Répondant au journal Échos du Nord, le Centre national des œuvres universitaires (Cnou) a apporté des précisions sur les tarifs de restauration des étudiants. Dans un communiqué paru dans L’Union du 8 décembre, l’administration de Jean-Noël Eya Ndong a notamment rappelé qu’elle a procédé à l’ouverture des restaurants universitaires dans sa première phase, le 1er décembre, avec l’option sandwicherie. «Soit un sandwich et une boisson au prix unique de 500 FCFA», a précisé le Cnou, soulignant que cette opération a été rendue possible grâce à son personnel et «suivant les disponibilités».

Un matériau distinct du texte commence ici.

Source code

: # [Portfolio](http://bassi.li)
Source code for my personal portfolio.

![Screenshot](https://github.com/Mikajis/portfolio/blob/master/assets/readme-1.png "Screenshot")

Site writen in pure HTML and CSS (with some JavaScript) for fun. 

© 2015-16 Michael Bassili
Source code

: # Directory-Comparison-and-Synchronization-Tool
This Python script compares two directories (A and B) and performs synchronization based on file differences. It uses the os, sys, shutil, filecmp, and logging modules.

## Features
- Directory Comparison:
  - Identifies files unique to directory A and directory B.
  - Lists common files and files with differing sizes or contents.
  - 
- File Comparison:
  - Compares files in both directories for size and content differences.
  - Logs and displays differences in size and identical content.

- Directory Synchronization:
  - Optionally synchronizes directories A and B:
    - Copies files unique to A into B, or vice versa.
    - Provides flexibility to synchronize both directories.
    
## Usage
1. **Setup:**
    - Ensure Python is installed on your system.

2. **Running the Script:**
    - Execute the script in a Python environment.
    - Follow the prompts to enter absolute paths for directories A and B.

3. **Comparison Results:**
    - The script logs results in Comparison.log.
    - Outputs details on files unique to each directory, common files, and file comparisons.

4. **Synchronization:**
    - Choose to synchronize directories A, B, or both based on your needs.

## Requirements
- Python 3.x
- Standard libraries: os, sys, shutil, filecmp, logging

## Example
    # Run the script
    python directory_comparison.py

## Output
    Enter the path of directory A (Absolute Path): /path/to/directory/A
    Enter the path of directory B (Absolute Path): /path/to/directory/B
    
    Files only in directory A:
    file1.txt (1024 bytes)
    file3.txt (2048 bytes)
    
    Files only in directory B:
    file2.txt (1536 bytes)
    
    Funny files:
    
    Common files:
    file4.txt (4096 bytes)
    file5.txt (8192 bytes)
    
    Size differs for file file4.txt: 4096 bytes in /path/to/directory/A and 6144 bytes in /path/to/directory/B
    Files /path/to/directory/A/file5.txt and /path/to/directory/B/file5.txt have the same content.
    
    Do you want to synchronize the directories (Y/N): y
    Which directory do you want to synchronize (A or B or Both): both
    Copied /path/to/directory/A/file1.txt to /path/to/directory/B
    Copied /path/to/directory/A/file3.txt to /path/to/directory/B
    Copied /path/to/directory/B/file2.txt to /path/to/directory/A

La mise au point du Cnou vise à réfuter les informations de l’article «La Young Team de Nourredin fait main basse sur le Cnou», publié le 4 décembre, dans lequel Échos du Nord affirmait que le repas était facturé à 7500 FCFA au Cnou par un prestataire. «En l’espèce, la direction générale du Cnou tient à affirmer que, contrairement aux fausses révélations d’Échos du Nord, aucune convention n’a été signée avec l’entreprise Mayena Foods», a insisté le patron de l’établissement créé en 1971 pour favoriser l’amélioration des conditions de vie et de travail des étudiants au Gabon.

Par ailleurs, dans le cadre de ses prestations, le Cnou a rassuré la communauté estudiantine du retour prochain de l’option des «plats chauds» dans les restaurants universitaires. «Pour y parvenir, des réunions avec la direction générale des marchés publics sont en cours pour lancer un appel d’offres ouvert à tous les prestataires répondant aux critères en vigueur en République gabonaise», a affirmé Jean-Noël Eya Ndong qui entend mettre en place «tous les instruments de gestion pour améliorer le fonctionnement et redorer l’image de l’institution».